If your monitor sits so that one edge of it is nearer your eyes than the other edge, then your eyes have to constantly shift focus as they move around the screen
- Move your monitor so that the centre of the monitor is at right angles to your line of vision.
If your eyes are used to reading at a distance of 14-16 inches (common position to hold a book or magazine) and your computer monitor is at 24 inches, then you are focusing at the wrong distance for you.
- Try moving your monitors closer to your eyes. Note that many monitors doing this will also mean you are looking down more. Put a phone book or two under your monitor.
As someone who suffers from the same thing and I always give my eyes I checkup I have few advices for :
- Go see a doctor ASAP, you may be allergic to something and it has nothing to do with computer or anything related, so it's better to pay your eyes' doctor a visit.
- When you are using a computer, your eyes don't blink a lot which causes them to be dry due to that, when you eyes are dry you start feeling as if there's sand in them or something like that, you have few solutions, either don't use laptop for a long period of time in one go, or there are some artificial tears that you can buy at a drug store, they're good to prevent your eyes from getting dry, and you can use them once every two hours or something, it depends on what you bought and beware of allergic reactions.

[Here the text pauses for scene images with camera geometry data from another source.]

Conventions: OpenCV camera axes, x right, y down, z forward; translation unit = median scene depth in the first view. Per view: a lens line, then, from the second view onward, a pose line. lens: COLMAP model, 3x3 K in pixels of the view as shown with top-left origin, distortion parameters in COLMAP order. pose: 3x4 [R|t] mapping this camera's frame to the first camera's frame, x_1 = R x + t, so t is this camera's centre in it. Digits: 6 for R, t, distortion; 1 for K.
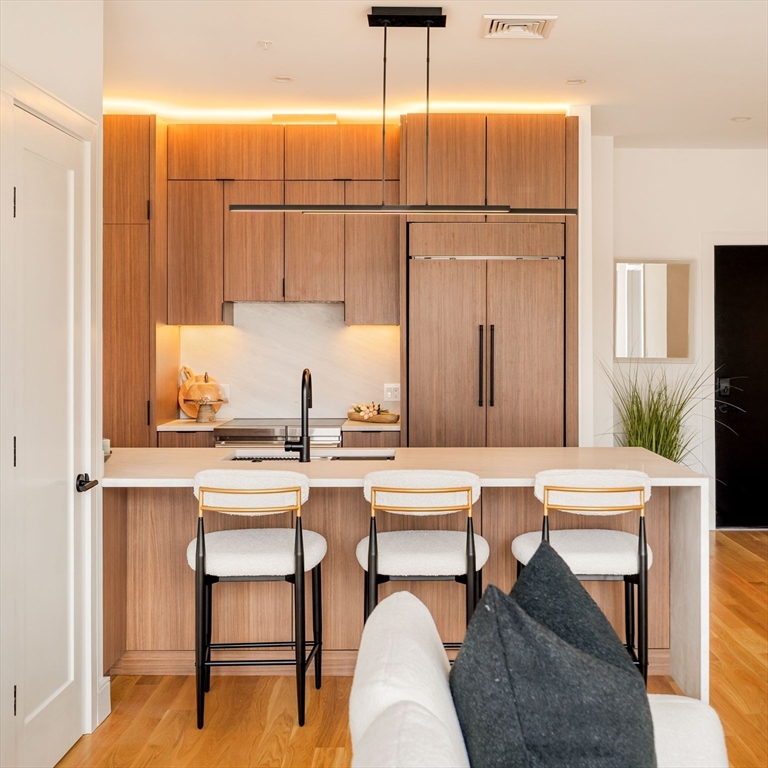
lens RADIAL K [[978.1, 0, 384.0], [0, 978.1, 384.0], [0, 0, 1]] dist [-0.002586, 0.011846]
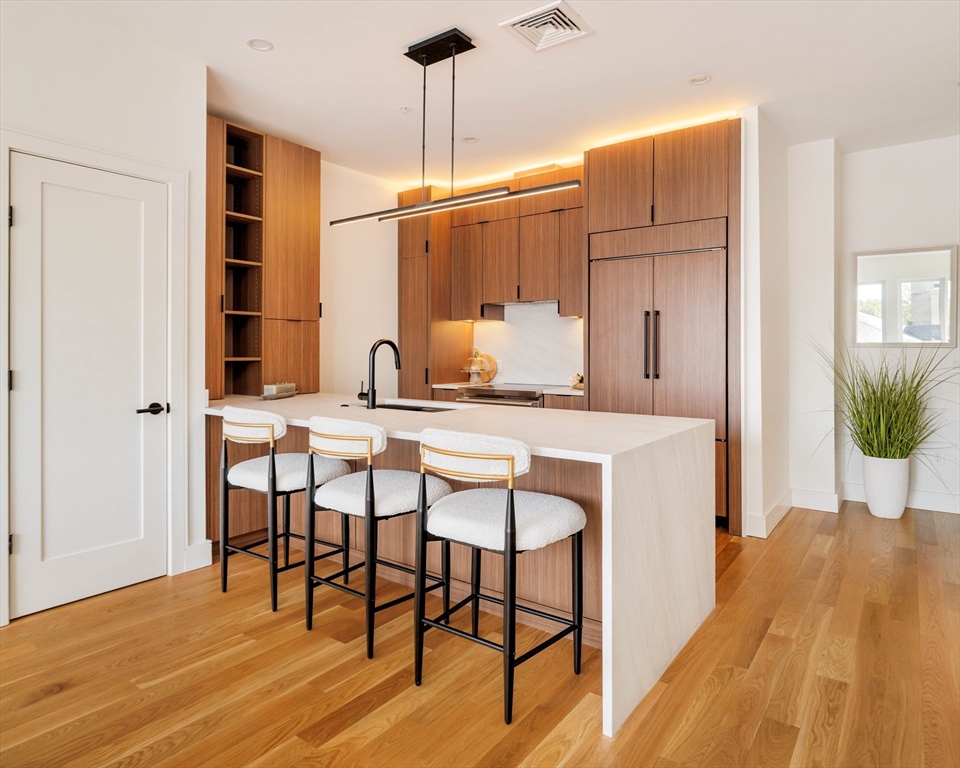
lens RADIAL K [[532.0, 0, 476.9], [0, 532.0, 357.8], [0, 0, 1]] dist [-0.001438, 0.001037]
pose [[0.800236, 0.006352, -0.599652, 0.322185], [-0.023863, 0.999489, -0.021258, 0.015841], [0.599211, 0.031321, 0.799979, 0.352203]]
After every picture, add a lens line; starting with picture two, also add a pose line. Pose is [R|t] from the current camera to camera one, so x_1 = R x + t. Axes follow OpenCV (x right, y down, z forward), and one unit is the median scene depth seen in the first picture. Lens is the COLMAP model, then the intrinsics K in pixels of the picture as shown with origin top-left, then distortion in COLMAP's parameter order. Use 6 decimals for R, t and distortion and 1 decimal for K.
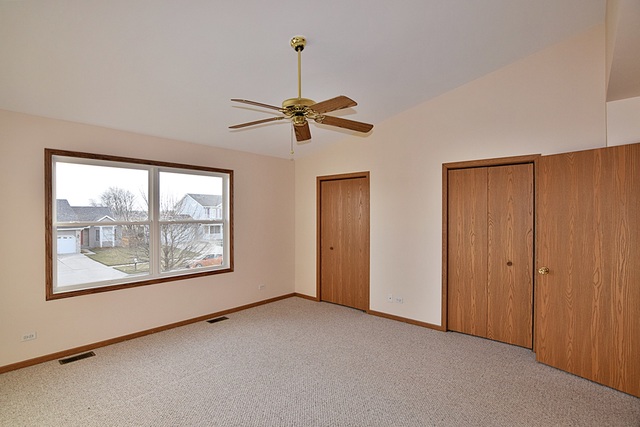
lens RADIAL K [[311.3, 0, 316.6], [0, 311.3, 214.9], [0, 0, 1]] dist [-0.018545, 0.001185]
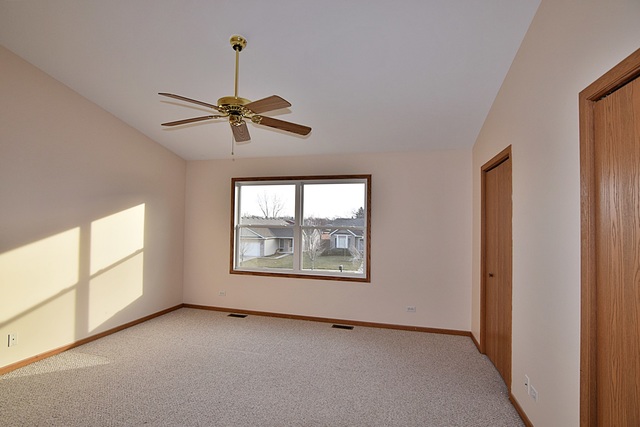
lens RADIAL K [[312.3, 0, 320.0], [0, 312.3, 213.5], [0, 0, 1]] dist [-0.056410, -0.000104]
pose [[0.455544, -0.025689, -0.889843, 0.643784], [-0.019297, 0.999064, -0.038721, 0.017857], [0.890004, 0.034811, 0.454621, 0.561814]]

- Blue light, since it's found that it can cause damage to the eyes, there are Blue light reduction glasses, you can use that, or you can simply turn on Night Mode in your laptop, it's the same thing (In case you have good eyesight, otherwise you should buy glasses), but beware of UV light, there's the blue light from your screen and there's the sun, so you should take good care of your eyes because you only have 2 of them and no money can buy that.
Those are some informations that I've gathered from my doctor since I also use a laptop for at least 8 hours a day. But the best thing you should do is get an appointment and see a doctor, he has better knowledge and experience and he can help you in case there are other things that you didn't know about your eyes.
- I just saw that you do not wear glasses, I advise you to buy them (blue light reduction ones) even if you find that your vision is OK, leave them besides your computer, it doesn't hurt to wear them, better safe than sorry.
- There's another problem that I have with my eyes, I don't know the term in english, but in general, my eyes are doing great effort to gather an image, and that effort makes them tired and with time it gives a headache etc ... so I'm wearing glasses to reduce the strain on them, ask your doctor later because you may have the same problem
Wish you good health.
Many comment points out "blue light reduction", I think that's great for working a few hours before sleeping, to not tricking your blain into thinking it's still noon. However, I have my doubts on its effect on eyestrain.
Depending on whether your work is text-bases or not, you may choose to use light or dark backgrounds. Generally speaking, staring at a white creen for hours will have a really bad outcome. Many programs such as Excel or WPS implement an "eye-protection mode" that change the classical white background for a greenish one.
For software development tools, completely black background are often available. Experiment with the different possibilities and pick the one that works best for you!
Finally, periodic short breaks are critical!